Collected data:

==============================

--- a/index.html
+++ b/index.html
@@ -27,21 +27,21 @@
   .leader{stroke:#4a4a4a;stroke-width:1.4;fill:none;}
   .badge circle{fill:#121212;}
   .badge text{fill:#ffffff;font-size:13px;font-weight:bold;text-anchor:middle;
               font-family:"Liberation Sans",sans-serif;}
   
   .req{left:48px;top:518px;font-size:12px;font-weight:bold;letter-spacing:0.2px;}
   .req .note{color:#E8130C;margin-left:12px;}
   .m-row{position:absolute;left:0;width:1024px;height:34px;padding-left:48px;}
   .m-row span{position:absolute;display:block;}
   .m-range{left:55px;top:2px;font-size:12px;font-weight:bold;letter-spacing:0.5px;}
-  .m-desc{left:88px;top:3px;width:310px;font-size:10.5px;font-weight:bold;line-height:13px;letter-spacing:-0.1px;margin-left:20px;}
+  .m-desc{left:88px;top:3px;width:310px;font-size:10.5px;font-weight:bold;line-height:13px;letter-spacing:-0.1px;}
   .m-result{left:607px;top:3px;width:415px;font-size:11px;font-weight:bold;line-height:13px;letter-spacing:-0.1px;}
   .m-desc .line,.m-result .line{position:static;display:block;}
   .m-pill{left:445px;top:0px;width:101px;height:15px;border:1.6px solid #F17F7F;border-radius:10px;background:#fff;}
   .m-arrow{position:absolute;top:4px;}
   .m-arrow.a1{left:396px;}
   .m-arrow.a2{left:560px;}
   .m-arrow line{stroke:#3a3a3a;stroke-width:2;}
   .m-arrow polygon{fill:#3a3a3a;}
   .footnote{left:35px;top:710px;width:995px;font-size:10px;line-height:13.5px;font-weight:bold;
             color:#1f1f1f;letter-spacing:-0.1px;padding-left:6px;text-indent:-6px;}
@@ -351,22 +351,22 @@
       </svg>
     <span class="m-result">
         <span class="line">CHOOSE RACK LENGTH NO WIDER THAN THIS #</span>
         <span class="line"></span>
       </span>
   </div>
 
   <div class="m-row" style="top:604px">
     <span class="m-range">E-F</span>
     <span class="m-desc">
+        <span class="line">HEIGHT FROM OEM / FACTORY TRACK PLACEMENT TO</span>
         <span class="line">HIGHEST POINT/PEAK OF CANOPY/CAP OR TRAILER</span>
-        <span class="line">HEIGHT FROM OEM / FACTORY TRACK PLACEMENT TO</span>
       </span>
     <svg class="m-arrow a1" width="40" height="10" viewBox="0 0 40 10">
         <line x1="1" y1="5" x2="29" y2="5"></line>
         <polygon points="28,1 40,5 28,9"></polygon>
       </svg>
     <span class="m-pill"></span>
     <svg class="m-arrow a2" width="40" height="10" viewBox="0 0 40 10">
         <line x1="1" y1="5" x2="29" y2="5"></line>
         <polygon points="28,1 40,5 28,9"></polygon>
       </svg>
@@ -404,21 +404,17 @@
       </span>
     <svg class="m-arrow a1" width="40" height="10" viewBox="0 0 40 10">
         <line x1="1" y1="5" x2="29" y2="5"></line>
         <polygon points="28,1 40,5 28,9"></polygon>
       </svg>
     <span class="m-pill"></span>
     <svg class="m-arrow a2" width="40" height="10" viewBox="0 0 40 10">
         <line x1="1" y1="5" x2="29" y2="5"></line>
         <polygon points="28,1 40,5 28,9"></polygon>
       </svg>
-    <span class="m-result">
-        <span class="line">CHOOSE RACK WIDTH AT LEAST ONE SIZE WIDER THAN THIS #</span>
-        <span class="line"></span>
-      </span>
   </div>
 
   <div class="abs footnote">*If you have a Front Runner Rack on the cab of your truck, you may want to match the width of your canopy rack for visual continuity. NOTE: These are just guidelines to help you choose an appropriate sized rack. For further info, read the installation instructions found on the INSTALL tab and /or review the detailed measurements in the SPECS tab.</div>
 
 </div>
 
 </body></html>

==============================

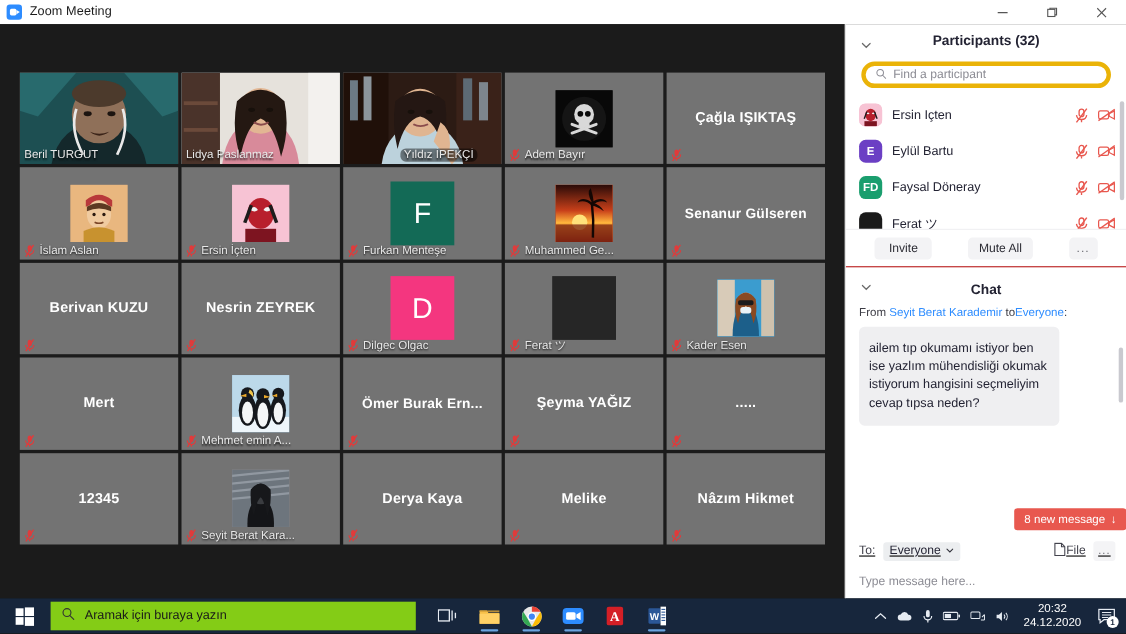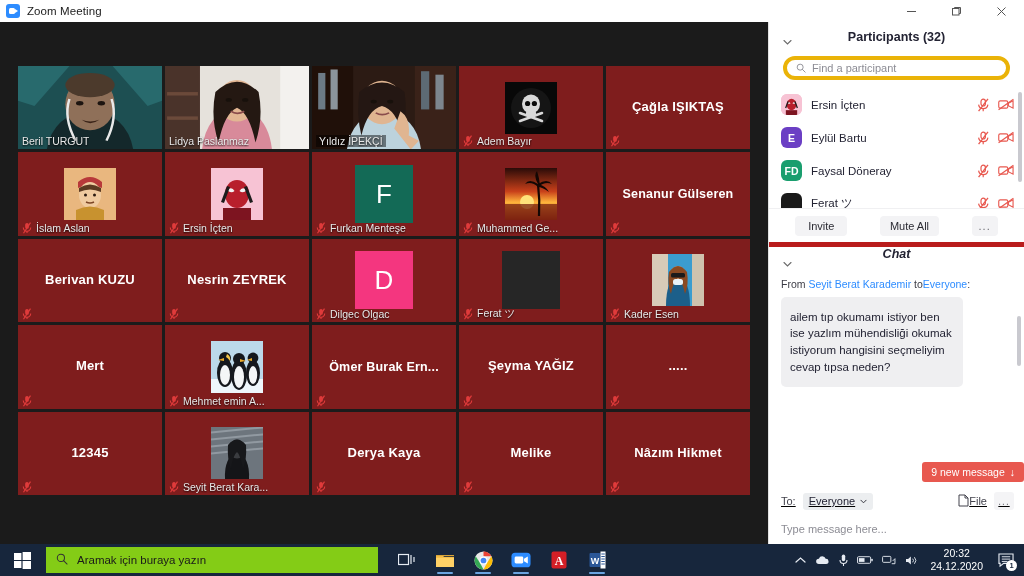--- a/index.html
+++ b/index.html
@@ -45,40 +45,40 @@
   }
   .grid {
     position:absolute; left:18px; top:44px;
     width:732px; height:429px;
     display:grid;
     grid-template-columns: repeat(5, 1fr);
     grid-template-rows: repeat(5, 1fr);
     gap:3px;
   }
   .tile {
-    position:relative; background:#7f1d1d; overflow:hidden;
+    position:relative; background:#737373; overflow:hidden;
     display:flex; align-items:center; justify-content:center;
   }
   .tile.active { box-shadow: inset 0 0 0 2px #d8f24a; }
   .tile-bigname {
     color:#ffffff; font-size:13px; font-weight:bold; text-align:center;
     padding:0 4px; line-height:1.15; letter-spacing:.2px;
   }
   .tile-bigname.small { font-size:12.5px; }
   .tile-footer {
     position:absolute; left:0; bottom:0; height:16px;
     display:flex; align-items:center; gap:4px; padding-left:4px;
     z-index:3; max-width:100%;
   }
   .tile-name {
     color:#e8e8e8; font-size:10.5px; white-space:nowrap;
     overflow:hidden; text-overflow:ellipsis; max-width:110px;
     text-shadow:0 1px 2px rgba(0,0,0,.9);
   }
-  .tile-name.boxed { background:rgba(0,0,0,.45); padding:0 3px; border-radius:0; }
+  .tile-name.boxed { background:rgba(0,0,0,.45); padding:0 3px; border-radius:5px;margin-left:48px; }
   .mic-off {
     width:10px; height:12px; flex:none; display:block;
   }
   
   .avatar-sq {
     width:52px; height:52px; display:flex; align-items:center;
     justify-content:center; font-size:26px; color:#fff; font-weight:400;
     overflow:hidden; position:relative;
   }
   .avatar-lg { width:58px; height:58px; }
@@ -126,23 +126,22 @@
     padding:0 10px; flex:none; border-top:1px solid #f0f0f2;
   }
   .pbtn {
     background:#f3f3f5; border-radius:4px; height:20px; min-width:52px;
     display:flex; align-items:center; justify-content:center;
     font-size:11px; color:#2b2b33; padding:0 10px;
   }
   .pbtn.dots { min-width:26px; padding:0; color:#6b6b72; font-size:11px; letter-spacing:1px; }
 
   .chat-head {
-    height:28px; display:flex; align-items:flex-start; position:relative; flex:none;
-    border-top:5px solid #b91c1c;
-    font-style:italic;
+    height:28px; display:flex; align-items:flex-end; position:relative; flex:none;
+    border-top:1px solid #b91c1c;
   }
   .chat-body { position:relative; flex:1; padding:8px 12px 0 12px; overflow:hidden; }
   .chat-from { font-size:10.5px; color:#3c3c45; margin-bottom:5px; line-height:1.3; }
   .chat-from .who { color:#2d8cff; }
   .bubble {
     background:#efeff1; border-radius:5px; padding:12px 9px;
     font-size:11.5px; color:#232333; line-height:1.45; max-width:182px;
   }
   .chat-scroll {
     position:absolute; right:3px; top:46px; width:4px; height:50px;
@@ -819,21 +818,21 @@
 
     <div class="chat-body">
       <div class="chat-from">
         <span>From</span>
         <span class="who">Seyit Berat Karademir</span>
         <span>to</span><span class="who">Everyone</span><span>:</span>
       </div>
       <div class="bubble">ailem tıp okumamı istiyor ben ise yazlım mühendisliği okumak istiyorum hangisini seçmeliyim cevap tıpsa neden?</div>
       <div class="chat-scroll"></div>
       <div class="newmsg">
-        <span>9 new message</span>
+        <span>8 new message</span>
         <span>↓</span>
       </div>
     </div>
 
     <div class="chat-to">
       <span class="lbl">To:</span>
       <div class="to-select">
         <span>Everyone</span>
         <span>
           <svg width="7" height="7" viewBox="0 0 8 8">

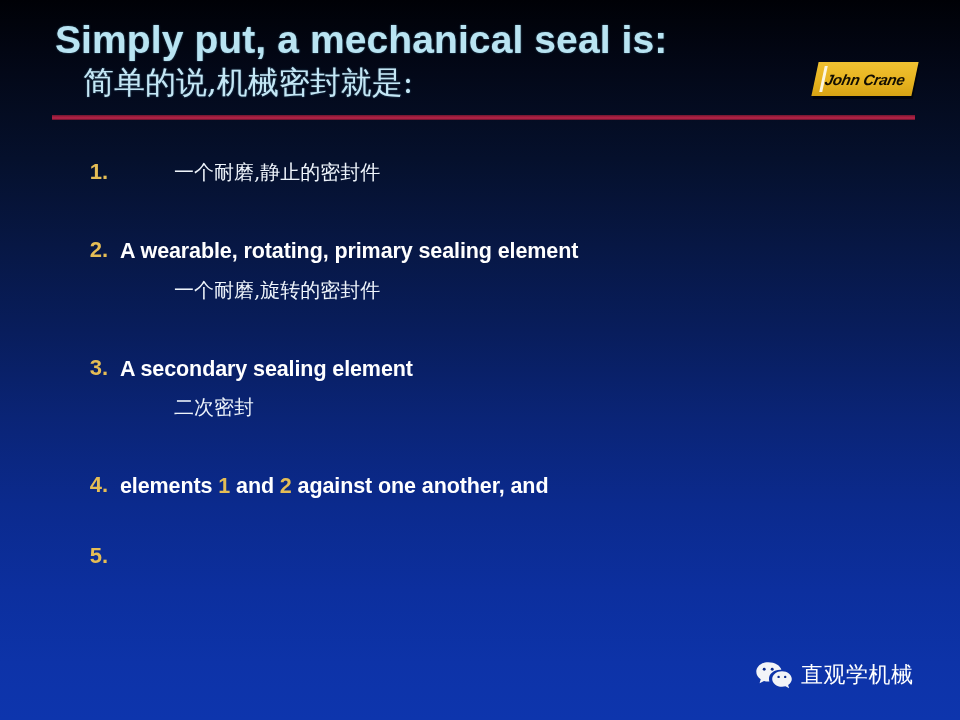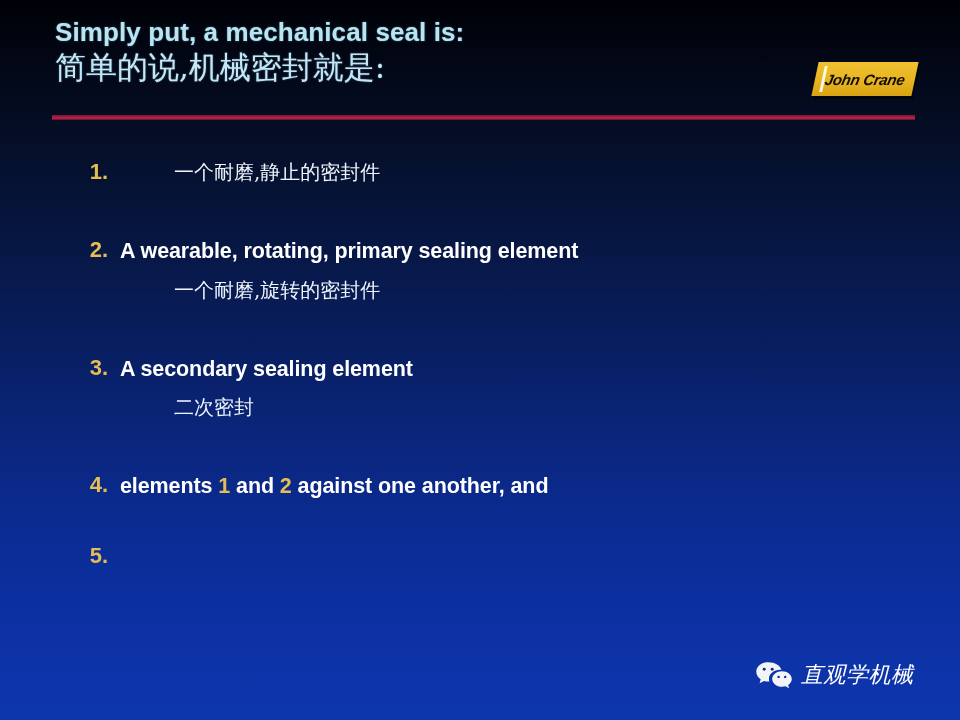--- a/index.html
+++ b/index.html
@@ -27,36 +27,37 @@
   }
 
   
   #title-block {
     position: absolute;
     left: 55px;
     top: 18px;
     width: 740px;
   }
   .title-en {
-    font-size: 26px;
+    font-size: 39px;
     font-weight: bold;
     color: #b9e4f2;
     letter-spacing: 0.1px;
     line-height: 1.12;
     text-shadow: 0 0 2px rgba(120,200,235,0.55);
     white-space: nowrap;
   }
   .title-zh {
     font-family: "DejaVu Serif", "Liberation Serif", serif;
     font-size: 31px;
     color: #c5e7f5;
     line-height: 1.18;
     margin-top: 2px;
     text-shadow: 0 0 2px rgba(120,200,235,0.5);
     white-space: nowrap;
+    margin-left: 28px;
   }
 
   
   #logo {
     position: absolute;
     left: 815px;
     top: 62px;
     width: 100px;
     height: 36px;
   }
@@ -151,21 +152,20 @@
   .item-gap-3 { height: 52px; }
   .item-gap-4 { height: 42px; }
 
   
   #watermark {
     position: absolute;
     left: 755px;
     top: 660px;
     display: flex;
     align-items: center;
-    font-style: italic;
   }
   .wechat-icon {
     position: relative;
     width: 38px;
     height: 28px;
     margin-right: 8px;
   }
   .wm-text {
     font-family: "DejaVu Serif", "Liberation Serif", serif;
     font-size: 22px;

==============================

__What needs to be done__: Print exactly the lines above, between the one holding "display:flex; align-items:center; gap:4px;" and the one holding "background:#f3f3f5; border-radius:4px; height:20px;", inclusive, and nothing besides.

__Output below__:
     display:flex; align-items:center; gap:4px; padding-left:4px;
     z-index:3; max-width:100%;
   }
   .tile-name {
     color:#e8e8e8; font-size:10.5px; white-space:nowrap;
     overflow:hidden; text-overflow:ellipsis; max-width:110px;
     text-shadow:0 1px 2px rgba(0,0,0,.9);
   }
-  .tile-name.boxed { background:rgba(0,0,0,.45); padding:0 3px; border-radius:0; }
+  .tile-name.boxed { background:rgba(0,0,0,.45); padding:0 3px; border-radius:5px;margin-left:48px; }
   .mic-off {
     width:10px; height:12px; flex:none; display:block;
   }
   
   .avatar-sq {
     width:52px; height:52px; display:flex; align-items:center;
     justify-content:center; font-size:26px; color:#fff; font-weight:400;
     overflow:hidden; position:relative;
   }
   .avatar-lg { width:58px; height:58px; }
@@ -126,23 +126,22 @@
     padding:0 10px; flex:none; border-top:1px solid #f0f0f2;
   }
   .pbtn {
     background:#f3f3f5; border-radius:4px; height:20px; min-width:52px;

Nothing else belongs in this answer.